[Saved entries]
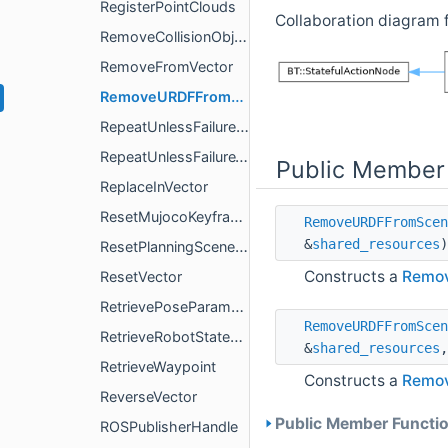
RegisterPointClouds
Collaboration diagram
RemoveCollisionObject
RemoveFromVector
RemoveURDFFromScene
RepeatUnlessFailureEachTick
RepeatUnlessFailureWithinTick
Public Member
ReplaceInVector
ResetMujocoKeyframe
RemoveURDFFromScen
&
shared_resources
)
ResetPlanningSceneObjects
Constructs a
Remo
ResetVector
RetrievePoseParameter
RemoveURDFFromScen
RetrieveRobotStateParameter
&
shared_resources
RetrieveWaypoint
Constructs a
Remo
ReverseVector
Public Member Functio
ROSPublisherHandle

• [Task prompt]:
What's needed is every line above, retyped exactly and free of pictures.

• [Result of the exercise]:
RegisterPointClouds
Collaboration diagram
RemoveCollisionObject
RemoveFromVector
RemoveURDFFromScene
RepeatUnlessFailureEachTick
RepeatUnlessFailureWithinTick
Public Member
ReplaceInVector
ResetMujocoKeyframe
RemoveURDFFromScen
&
shared_resources
)
ResetPlanningSceneObjects
Constructs a
Remo
ResetVector
RetrievePoseParameter
RemoveURDFFromScen
RetrieveRobotStateParameter
&
shared_resources
RetrieveWaypoint
Constructs a
Remo
ReverseVector
Public Member Functio
ROSPublisherHandle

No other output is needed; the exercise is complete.